Biophysical Journal, Volume 71, Issue 2, 995-1010, 1 August 1996
doi:10.1016/S0006-3495(96)79301-3
Research Article
Z. Fetisova, A. Freiberg, K. Mauring, V. Novoderezhkin, A. Taisova and K. Timpmann
A theory of excitation energy transfer within the chlorosomal antennae of green bacteria has been developed for an exciton model of aggregation of bacteriochlorophyll (BChl) c (d or e). This model of six exciton-coupled BChl chains with low packing density, approximating that in vivo, and interchain distances of approximately 2 nm was generated to yield the key spectral features found in natural antennae, i.e., the exciton level structure revealed by spectral hole burning experiments and polarization of all the levels parallel to the long axis of the chlorosome.

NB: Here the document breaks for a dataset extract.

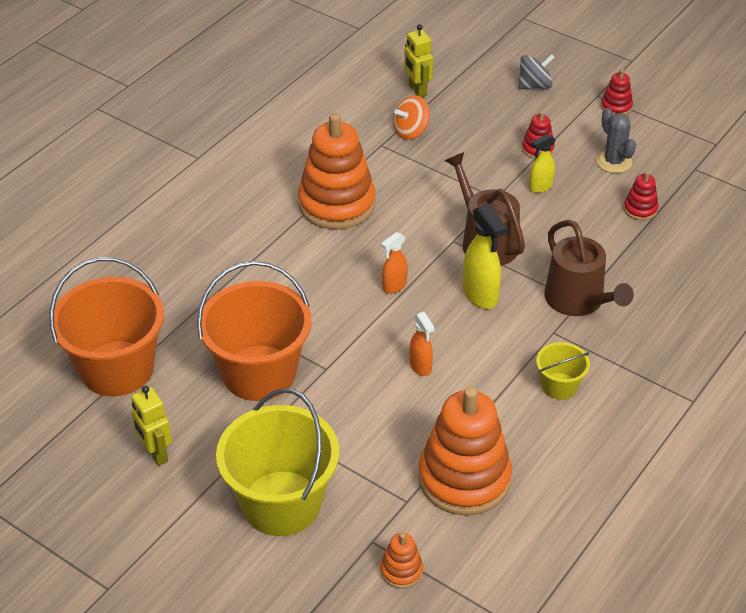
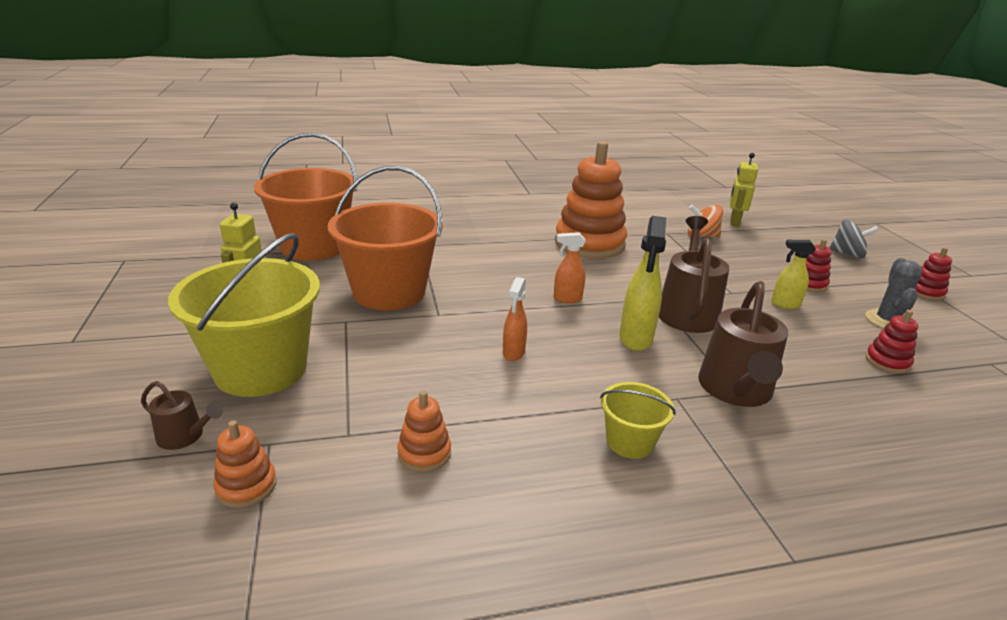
camera: 40 degrees right, 15 degrees down
orange stacking toy [418,387,512,515] -> orange stacking toy [397,391,451,472], size x0.44
none -> brown watering can [141,381,223,450]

With picosecond fluorescence spectroscopy it was demonstrated that the theory explains the antenna-size-dependent kinetics of fluorescence decay in chlorosomal antenna, measured for intact cells of different cultures of the green bacterium C. aurantiacus, with different chlorosomal antenna size determined by electron microscopic examination of the ultrathin sections of the cells. The data suggest a possible mechanism of excitation energy transfer within the chlorosome that implies the formation of a cylindrical exciton, delocalized over a tubular aggregate of BChl c chains, and Forster-type transfer of such a cylindrical exciton between the nearest tubular BChl c aggregates as well as to BChl a of the baseplate.